Sadly, the harrowing incident described above doesn’t begin to reveal the magnitude of suffering taking place nationwide, or even in the three northern California pet stores that recently made news headlines. In that episode, ten former employees testified to the behind-the-scenes abuses they witnessed and the near-death conditions of animals that had been sold. “I observed sick dogs at that store that eventually died because of neglect,” said one employee. “The dogs would be placed in the back room and would not be given the necessary food, water, or medication and would die. Birds were put down by striking their heads on the sides of the tables,” said a manager. “Hamsters would be killed by placing them in bags and then striking the bags against the wall.” “On another occasion,” said a kennel worker, “I recall the district manager placing a sick female beagle puppy into a plastic bag and slamming the puppy against the wall. He then placed the beagle into a freezer. I also saw him destroy kittens in this manner.”
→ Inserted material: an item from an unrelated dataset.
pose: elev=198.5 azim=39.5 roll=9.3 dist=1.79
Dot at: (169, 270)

The gruesome tale goes on. Tales of roach-infested back rooms, freezers bursting with animal carcasses, and mass killings of unsold Easter bunnies. The cruelties occur in the back rooms and basements where ill and injured animals are not receiving the proper care or medical attention they need. The journey for that irresistible spaniel or terrier begins under some what less cosmetic conditions than the glass encased cages the customer sees. While some pet shop puppies come from reputable local breeders, for many of the 400,000 dogs sold each year, life begins in the cramped, decrepit confines of the puppy mill. Puppies endure extreme deprivation during their first weeks of life. Housed on wire floors in chicken coops and rabbit hutches with nothing more than wooden boxes, if that, to protect them from blizzards or the baking sun, puppies are afforded the barest essentials to keep them alive. During an extensive undercover operation, one HSUS investigator turned up newborns living inside rusty barrels, discarded washing machines, even empty fuel tanks. Another HSUS investigator discovered a stable housing some 600 caged dogs with piles of feces waist deep! At eight weeks of age, puppies were found crammed two to a crate and shipped to any of thousands of pet shops across the country. These animals, jostled from truck to truck and finally to air cargo bay, may endure days in transit. Pet shop employees have alleged that puppies arrive at retail stores by the truckload, coughing, vomiting, and suffering from severe dehydration symptoms that ultimately spell pneumonia, distemper, and deadly parvo virus.
Okinawa Pet Stores
Pet stores in Okinawa are no different when it comes to pets. In some cases, it may be even worse than in the United States because the stores are not regulated. We have received information that puppies are sold at under eight weeks of age. Many animals develop medical problems and have a poor quality of life at these shops. There are no guarantees that you will be refunded your money and by the time problems are noticeable, you may be too attached to your pet to exchange it or be refunded for it. We advise that you check the facilities’ conditions and inquire whether the seller will reimburse you for medical expenses that were caused due to the conditions that the animal was kept in prior to being in your care.